As for China, he adds, “my heart yearns for a Soviet-style collapse, involving the toppling of the Chinese Communist Party and independence for Tibet and East Turkestan… But Xi Jinping’s leadership bears no comparison with the Soviet Union in its dotage. And regime change in China typically involves tens of millions of dead. Would we avoid that? … Do we really want this huge country to concentrate on getting richer quicker?”
Because, God forbid that a billion-plus people should see their living standards improve. We can’t allow that,can we?
Victory in this game is measured in terms of the impoverishment of the Russian and Chinese people; the dismemberment of their states; and as a by-product, potential mass death. This was indeed the case in Russia following the collapse of the USSR; and possibly “tens of millions” to come in China, as Lucas says. Victory, indeed!There’s a curious inconsistency in all this. Lucas, like so many in the Western policy community, likes to talk about democracy and liberal values, which theoretically are centred on the wellbeing of the individual. But when it comes to the real-life individuals in countries like Russia and China, they’re just pawns in a geopolitical game.
The problem with this attitude is that it is ultimately self-defeating. A failed China would not be in the interests of Western states, which benefit from their huge trade with the People’s Republic and would not enjoy the instability that would follow its disintegration. The same could be said of Russia – the price of the Soviet Union’s collapse is still being paid in war and instability in Russia’s near abroad.
To be fair to Lucas, he says that most of the options for Russia’s defeat would be “tragic” and only one – supposed democratization – is “pleasant.” But even this reveals a failure of strategic thinking. If the aim of Western foreign policy is to reduce the threat from foreign powers, there’s no reason to think that democratization is a solution, especially given that Moscow is run in a way that huge sections of the country’s population agree with.
Russia and China have national interests that will persist even if they meet Western standards of liberal democracy, and these interests will continue to clash with those of the West regardless. Moreover, rather than being more pro-Western, a democratic Russia is likely to be the opposite. By the standards of most of his compatriots, Russian President Vladimir Putin is something of a moderate on foreign policy. Apart from a tiny minority of liberal activists, almost nobody in his country criticizes him for being too assertive on the international stage. Such criticism as exists is almost entirely that he is not assertive enough and should take a more belligerent line.
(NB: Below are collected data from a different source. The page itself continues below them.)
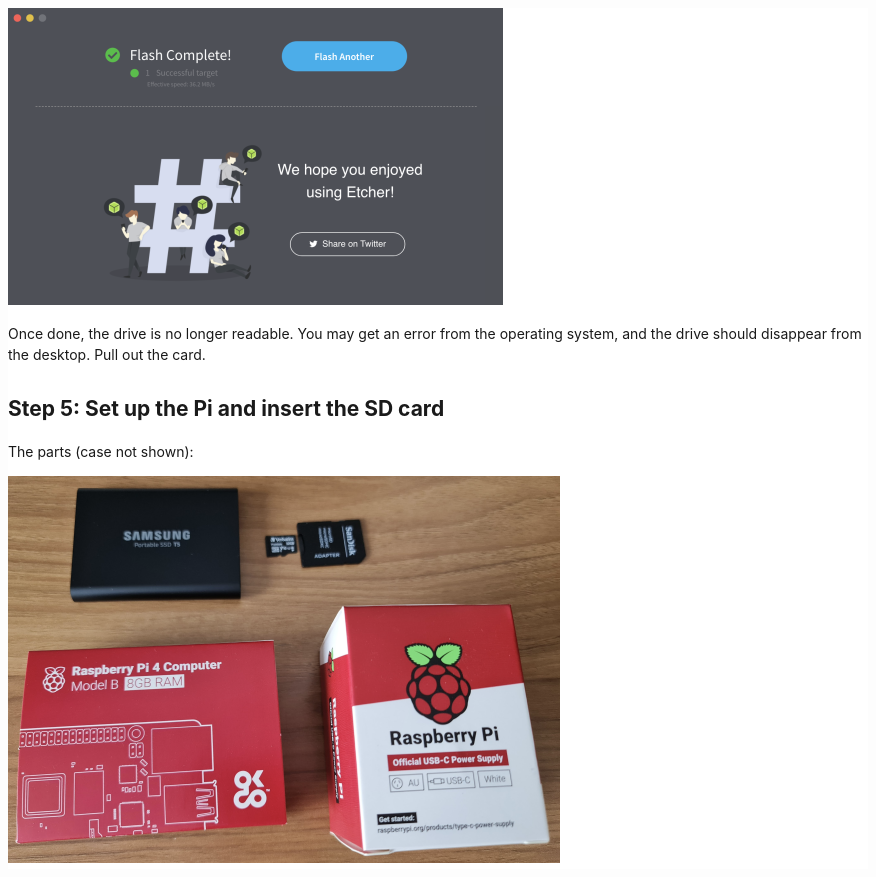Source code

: ![image](assets\9.png)

Once done, the drive is no longer readable. You may get an error from the operating system, and the drive should disappear from the desktop. Pull out the card.

## Step 5: Set up the Pi and insert the SD card

The parts (case not shown):

![image](assets\10.png)
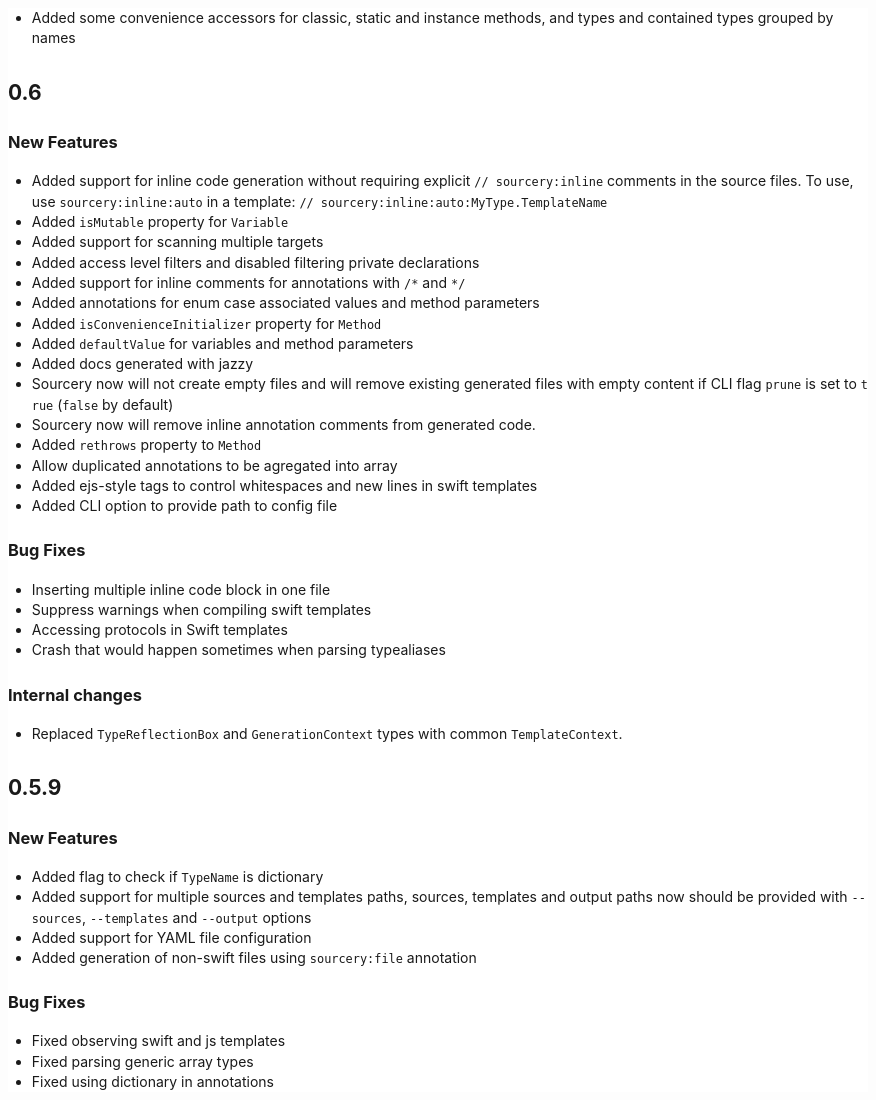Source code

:- Added some convenience accessors for classic, static and instance methods, and types and contained types grouped by names

## 0.6

### New Features

- Added support for inline code generation without requiring explicit `// sourcery:inline` comments in the source files. To use, use `sourcery:inline:auto` in a template: `// sourcery:inline:auto:MyType.TemplateName`
- Added `isMutable` property for `Variable`
- Added support for scanning multiple targets
- Added access level filters and disabled filtering private declarations
- Added support for inline comments for annotations with `/*` and `*/`
- Added annotations for enum case associated values and method parameters
- Added `isConvenienceInitializer` property for `Method`
- Added `defaultValue` for variables and method parameters
- Added docs generated with jazzy
- Sourcery now will not create empty files and will remove existing generated files with empty content if CLI flag `prune` is set to `true` (`false` by default)
- Sourcery now will remove inline annotation comments from generated code.
- Added `rethrows` property to `Method`
- Allow duplicated annotations to be agregated into array
- Added ejs-style tags to control whitespaces and new lines in swift templates
- Added CLI option to provide path to config file

### Bug Fixes

- Inserting multiple inline code block in one file
- Suppress warnings when compiling swift templates
- Accessing protocols in Swift templates
- Crash that would happen sometimes when parsing typealiases

### Internal changes

- Replaced `TypeReflectionBox` and `GenerationContext` types with common `TemplateContext`.

## 0.5.9

### New Features

- Added flag to check if `TypeName` is dictionary
- Added support for multiple sources and templates paths, sources, templates and output paths now should be provided with `--sources`, `--templates` and `--output` options
- Added support for YAML file configuration
- Added generation of non-swift files using `sourcery:file` annotation

### Bug Fixes

- Fixed observing swift and js templates
- Fixed parsing generic array types
- Fixed using dictionary in annotations
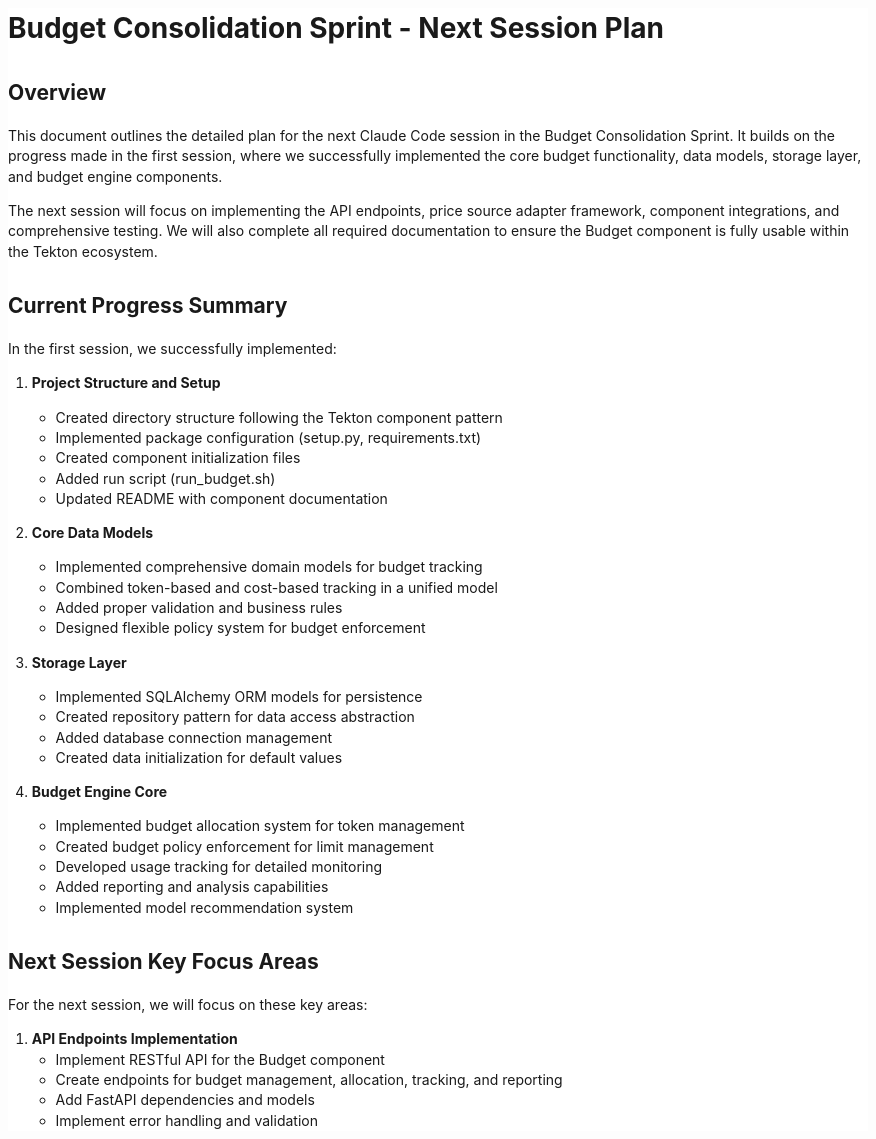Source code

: # Budget Consolidation Sprint - Next Session Plan

## Overview

This document outlines the detailed plan for the next Claude Code session in the Budget Consolidation Sprint. It builds on the progress made in the first session, where we successfully implemented the core budget functionality, data models, storage layer, and budget engine components.

The next session will focus on implementing the API endpoints, price source adapter framework, component integrations, and comprehensive testing. We will also complete all required documentation to ensure the Budget component is fully usable within the Tekton ecosystem.

## Current Progress Summary

In the first session, we successfully implemented:

1. **Project Structure and Setup**
   - Created directory structure following the Tekton component pattern
   - Implemented package configuration (setup.py, requirements.txt)
   - Created component initialization files
   - Added run script (run_budget.sh)
   - Updated README with component documentation

2. **Core Data Models**
   - Implemented comprehensive domain models for budget tracking
   - Combined token-based and cost-based tracking in a unified model
   - Added proper validation and business rules
   - Designed flexible policy system for budget enforcement

3. **Storage Layer**
   - Implemented SQLAlchemy ORM models for persistence
   - Created repository pattern for data access abstraction
   - Added database connection management
   - Created data initialization for default values

4. **Budget Engine Core**
   - Implemented budget allocation system for token management
   - Created budget policy enforcement for limit management
   - Developed usage tracking for detailed monitoring
   - Added reporting and analysis capabilities
   - Implemented model recommendation system

## Next Session Key Focus Areas

For the next session, we will focus on these key areas:

1. **API Endpoints Implementation**
   - Implement RESTful API for the Budget component
   - Create endpoints for budget management, allocation, tracking, and reporting
   - Add FastAPI dependencies and models
   - Implement error handling and validation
In other words, were Russia more democratic, it wouldn’t be any less of a problem for the West.
The same is probably true for China. A democratic China is still going to claim the South China Sea, is still going to want to expand its naval power to protect its trade routes, and is still going to seek to spread its influence in Asia, Africa, Latin America, and elsewhere. In other words, it will still challenge America’s position as the number one nation of the world.
Lucas’ views are extreme even by the standards of the Western foreign policy community, but his faith in the spread of democracy as the solution is right in the middle of the mainstream. So too is his general approach, which views success in terms of defeating geopolitical rivals and preserving American hegemony. But to make sense, strategic goals must be achievable. This one isn’t. Trying to stop Russia and China is like King Canute trying to hold back the tide. It’s futile.
A sensible strategy for the West would be to focus on managing its relative decline, not preserving a hegemony that cannot be preserved. However, few talking heads in lucrative think tank jobs seem to be asking how to do this.